■ Instructions to follow: Scan the data below. Pull out each line where "CROSS" occurs.

━━ Entries provided

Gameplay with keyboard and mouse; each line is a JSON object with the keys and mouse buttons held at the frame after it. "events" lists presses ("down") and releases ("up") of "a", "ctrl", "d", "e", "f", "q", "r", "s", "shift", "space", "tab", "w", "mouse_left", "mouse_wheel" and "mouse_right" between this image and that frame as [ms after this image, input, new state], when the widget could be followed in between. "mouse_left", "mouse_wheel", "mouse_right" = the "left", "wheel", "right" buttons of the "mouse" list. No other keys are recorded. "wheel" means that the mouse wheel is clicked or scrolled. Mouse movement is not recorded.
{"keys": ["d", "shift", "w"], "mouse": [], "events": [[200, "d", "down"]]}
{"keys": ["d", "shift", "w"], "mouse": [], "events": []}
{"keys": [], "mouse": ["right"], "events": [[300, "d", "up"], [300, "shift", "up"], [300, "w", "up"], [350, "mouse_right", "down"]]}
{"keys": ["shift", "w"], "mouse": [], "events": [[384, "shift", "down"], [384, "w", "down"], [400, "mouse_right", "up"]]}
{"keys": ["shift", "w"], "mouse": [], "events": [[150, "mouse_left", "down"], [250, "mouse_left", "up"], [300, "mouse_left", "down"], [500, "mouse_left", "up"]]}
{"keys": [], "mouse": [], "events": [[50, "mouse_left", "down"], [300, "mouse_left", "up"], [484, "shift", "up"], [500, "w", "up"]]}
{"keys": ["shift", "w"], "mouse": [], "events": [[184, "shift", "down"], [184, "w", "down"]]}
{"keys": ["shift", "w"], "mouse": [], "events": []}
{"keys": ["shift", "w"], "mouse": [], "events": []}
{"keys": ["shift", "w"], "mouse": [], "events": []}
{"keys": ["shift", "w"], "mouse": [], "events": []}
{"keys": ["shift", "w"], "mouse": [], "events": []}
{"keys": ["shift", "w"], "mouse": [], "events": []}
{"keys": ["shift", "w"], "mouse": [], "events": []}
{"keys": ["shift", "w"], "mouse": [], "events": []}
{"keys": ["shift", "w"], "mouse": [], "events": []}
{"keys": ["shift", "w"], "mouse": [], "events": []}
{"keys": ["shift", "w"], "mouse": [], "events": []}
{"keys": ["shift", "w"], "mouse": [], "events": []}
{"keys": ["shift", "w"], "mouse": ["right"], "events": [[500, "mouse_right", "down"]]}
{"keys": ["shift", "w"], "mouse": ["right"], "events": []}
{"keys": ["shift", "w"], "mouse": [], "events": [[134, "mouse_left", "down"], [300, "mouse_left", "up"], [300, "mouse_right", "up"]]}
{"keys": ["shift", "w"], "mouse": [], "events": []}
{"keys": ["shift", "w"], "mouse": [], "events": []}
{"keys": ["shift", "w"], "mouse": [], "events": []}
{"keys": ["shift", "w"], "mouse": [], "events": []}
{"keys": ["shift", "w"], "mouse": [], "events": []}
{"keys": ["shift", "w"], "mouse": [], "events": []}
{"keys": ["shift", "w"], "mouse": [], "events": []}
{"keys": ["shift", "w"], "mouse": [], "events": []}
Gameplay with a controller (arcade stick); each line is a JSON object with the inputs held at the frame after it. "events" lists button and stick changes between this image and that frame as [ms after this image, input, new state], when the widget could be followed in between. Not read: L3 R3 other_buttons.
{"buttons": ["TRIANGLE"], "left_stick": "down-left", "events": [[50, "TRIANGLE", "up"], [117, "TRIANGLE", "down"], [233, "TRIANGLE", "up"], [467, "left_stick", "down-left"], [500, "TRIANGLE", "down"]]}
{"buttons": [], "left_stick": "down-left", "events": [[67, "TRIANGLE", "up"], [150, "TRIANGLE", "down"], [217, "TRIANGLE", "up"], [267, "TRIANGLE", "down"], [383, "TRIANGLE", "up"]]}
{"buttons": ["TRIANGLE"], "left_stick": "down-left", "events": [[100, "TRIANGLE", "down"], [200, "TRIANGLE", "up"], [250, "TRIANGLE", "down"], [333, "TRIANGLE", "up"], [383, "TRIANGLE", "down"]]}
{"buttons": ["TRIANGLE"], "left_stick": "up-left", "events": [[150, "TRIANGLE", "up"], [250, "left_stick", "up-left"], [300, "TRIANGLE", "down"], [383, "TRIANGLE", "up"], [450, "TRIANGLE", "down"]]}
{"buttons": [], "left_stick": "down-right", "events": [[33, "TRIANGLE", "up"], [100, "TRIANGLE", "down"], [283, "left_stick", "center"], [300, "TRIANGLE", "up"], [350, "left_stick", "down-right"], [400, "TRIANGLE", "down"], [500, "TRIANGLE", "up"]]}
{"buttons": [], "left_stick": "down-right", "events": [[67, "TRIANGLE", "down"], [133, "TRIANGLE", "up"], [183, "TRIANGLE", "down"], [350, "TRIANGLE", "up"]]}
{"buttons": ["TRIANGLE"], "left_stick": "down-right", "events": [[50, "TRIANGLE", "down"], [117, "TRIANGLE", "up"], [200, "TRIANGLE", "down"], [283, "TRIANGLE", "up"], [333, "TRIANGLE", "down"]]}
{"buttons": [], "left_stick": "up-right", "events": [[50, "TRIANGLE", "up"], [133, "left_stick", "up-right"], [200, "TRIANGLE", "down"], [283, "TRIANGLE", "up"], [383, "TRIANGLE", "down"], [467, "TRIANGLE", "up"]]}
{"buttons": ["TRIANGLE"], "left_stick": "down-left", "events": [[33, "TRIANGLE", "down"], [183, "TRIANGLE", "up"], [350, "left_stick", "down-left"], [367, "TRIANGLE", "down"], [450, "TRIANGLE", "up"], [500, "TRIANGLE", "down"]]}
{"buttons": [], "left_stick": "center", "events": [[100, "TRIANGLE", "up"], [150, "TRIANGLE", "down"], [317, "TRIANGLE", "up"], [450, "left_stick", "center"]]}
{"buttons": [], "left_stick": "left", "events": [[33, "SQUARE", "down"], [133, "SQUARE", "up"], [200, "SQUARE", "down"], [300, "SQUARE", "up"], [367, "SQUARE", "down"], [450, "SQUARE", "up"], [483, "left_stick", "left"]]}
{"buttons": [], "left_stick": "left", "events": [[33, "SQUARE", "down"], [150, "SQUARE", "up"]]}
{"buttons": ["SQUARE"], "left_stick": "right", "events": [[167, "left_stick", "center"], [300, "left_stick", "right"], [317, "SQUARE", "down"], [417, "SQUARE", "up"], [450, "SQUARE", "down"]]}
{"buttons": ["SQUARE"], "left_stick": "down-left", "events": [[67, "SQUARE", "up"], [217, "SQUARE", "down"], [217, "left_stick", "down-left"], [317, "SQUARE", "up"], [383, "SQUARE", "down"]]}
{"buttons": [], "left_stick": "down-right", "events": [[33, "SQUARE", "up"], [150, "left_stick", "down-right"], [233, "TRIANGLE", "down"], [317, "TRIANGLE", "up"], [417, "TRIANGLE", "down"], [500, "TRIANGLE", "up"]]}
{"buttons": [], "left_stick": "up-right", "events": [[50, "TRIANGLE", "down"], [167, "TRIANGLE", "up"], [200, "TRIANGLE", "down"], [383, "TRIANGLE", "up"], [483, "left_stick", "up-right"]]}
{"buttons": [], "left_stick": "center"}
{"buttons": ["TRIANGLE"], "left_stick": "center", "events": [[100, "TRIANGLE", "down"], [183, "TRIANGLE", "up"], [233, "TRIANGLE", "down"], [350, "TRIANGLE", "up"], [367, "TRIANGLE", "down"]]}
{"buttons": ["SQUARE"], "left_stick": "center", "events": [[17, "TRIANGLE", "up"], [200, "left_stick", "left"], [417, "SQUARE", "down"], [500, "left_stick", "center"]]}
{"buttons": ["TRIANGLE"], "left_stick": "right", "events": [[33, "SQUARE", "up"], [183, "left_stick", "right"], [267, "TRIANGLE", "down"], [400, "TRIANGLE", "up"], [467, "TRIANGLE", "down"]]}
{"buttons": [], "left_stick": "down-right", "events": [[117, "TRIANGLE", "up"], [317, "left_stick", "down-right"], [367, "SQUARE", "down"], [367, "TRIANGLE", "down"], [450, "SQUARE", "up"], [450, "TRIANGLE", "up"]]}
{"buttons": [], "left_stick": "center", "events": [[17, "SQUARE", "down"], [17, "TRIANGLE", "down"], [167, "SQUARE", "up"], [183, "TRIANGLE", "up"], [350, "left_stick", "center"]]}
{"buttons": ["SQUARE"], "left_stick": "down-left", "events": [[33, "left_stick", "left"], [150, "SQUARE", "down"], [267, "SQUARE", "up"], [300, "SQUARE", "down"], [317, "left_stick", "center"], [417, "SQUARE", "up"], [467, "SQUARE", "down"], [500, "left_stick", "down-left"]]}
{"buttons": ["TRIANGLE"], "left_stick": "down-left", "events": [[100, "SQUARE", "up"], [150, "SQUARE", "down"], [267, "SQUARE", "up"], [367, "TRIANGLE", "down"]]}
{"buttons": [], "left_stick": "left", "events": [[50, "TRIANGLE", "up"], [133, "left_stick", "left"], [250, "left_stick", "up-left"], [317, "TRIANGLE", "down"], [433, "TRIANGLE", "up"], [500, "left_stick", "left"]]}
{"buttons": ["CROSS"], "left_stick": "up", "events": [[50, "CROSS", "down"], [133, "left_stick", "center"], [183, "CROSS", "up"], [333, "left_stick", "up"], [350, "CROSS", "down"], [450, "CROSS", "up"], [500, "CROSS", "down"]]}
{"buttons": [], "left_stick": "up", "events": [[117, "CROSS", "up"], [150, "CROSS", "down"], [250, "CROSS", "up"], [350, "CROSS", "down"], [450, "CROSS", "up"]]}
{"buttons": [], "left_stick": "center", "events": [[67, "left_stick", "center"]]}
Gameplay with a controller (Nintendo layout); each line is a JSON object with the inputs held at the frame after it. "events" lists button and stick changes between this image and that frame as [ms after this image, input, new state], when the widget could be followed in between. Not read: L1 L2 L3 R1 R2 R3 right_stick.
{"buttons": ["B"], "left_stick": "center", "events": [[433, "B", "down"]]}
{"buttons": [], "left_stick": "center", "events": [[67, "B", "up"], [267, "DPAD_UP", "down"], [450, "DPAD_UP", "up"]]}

━━━━

■ Response area:
{"buttons": ["CROSS"], "left_stick": "up", "events": [[50, "CROSS", "down"], [133, "left_stick", "center"], [183, "CROSS", "up"], [333, "left_stick", "up"], [350, "CROSS", "down"], [450, "CROSS", "up"], [500, "CROSS", "down"]]}
{"buttons": [], "left_stick": "up", "events": [[117, "CROSS", "up"], [150, "CROSS", "down"], [250, "CROSS", "up"], [350, "CROSS", "down"], [450, "CROSS", "up"]]}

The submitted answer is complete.